◆ Directions for this task
Please give the item lines as a Markdown table with the columns No. and Line, starting at the line that has "# DIRECTIVES" and stopping after the line that has "To tell ShellCheck". Number each row and leave out blank lines.

** Exercise data follows **

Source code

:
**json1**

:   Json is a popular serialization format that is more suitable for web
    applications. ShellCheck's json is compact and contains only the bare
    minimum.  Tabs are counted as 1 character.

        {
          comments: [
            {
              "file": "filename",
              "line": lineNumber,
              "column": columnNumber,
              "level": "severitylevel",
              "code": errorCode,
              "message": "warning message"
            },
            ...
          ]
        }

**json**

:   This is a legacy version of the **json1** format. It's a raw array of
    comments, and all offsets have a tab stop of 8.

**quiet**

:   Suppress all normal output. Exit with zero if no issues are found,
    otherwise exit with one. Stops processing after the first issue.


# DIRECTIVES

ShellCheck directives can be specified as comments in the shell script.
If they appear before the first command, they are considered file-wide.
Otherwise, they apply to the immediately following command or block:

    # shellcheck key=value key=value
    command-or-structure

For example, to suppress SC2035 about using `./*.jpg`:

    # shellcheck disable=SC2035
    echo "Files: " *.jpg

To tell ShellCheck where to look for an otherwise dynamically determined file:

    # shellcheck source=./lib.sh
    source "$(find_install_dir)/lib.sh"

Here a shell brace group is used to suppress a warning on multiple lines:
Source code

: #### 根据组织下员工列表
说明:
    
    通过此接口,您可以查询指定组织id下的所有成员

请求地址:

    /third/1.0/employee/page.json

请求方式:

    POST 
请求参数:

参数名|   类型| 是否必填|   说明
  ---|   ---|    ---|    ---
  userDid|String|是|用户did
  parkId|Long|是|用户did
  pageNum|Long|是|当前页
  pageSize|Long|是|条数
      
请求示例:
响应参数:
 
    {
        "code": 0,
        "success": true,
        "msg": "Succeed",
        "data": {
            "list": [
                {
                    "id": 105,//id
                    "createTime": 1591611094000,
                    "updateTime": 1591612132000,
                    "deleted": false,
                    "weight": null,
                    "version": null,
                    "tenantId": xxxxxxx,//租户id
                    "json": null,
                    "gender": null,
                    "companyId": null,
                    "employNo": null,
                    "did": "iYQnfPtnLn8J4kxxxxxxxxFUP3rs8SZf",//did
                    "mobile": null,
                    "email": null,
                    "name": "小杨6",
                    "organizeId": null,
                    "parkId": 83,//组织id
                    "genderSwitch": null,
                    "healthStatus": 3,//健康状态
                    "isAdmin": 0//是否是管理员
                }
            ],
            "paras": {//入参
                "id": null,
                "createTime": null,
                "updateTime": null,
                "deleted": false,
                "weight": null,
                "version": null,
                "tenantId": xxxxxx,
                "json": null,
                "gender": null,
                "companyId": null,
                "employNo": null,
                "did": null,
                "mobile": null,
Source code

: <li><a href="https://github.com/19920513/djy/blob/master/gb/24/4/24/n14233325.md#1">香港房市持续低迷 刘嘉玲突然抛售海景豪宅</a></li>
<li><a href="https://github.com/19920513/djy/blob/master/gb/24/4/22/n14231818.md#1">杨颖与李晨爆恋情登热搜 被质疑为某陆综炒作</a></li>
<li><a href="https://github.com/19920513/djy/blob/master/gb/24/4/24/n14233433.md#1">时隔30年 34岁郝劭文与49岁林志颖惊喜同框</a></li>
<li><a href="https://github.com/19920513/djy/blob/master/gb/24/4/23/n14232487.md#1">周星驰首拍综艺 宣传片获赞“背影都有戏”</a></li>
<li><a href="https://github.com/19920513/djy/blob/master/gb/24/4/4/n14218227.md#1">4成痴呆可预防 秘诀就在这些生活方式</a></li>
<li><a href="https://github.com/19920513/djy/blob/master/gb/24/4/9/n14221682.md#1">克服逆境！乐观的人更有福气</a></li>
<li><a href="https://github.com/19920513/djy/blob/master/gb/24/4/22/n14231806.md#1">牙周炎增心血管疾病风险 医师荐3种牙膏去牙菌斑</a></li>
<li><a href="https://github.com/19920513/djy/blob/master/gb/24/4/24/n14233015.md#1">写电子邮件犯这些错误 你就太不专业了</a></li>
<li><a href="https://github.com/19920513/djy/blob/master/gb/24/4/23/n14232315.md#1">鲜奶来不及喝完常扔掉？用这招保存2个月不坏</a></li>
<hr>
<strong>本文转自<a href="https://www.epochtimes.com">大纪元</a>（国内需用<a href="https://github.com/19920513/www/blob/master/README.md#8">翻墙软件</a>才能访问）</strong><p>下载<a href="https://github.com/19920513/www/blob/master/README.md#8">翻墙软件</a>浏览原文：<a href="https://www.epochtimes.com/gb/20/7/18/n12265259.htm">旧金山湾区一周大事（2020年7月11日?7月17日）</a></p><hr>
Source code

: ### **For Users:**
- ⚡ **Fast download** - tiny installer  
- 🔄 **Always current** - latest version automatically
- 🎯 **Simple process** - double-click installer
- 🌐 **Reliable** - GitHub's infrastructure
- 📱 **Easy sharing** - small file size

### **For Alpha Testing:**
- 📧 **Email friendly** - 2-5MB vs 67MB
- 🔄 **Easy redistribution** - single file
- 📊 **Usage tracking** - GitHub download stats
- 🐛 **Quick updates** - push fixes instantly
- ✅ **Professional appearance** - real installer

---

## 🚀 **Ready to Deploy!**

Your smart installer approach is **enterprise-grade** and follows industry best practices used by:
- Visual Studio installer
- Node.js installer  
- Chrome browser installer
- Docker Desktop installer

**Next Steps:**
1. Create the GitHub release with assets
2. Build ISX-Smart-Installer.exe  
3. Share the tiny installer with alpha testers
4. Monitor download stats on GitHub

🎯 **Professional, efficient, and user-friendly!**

** End of Exercise data **

◆ Task answer
| No. | Line |
|---|---|
| 1 | # DIRECTIVES |
| 2 | ShellCheck directives can be specified as comments in the shell script. |
| 3 | If they appear before the first command, they are considered file-wide. |
| 4 | Otherwise, they apply to the immediately following command or block: |
| 5 |     # shellcheck key=value key=value |
| 6 |     command-or-structure |
| 7 | For example, to suppress SC2035 about using `./*.jpg`: |
| 8 |     # shellcheck disable=SC2035 |
| 9 |     echo "Files: " *.jpg |
| 10 | To tell ShellCheck where to look for an otherwise dynamically determined file: |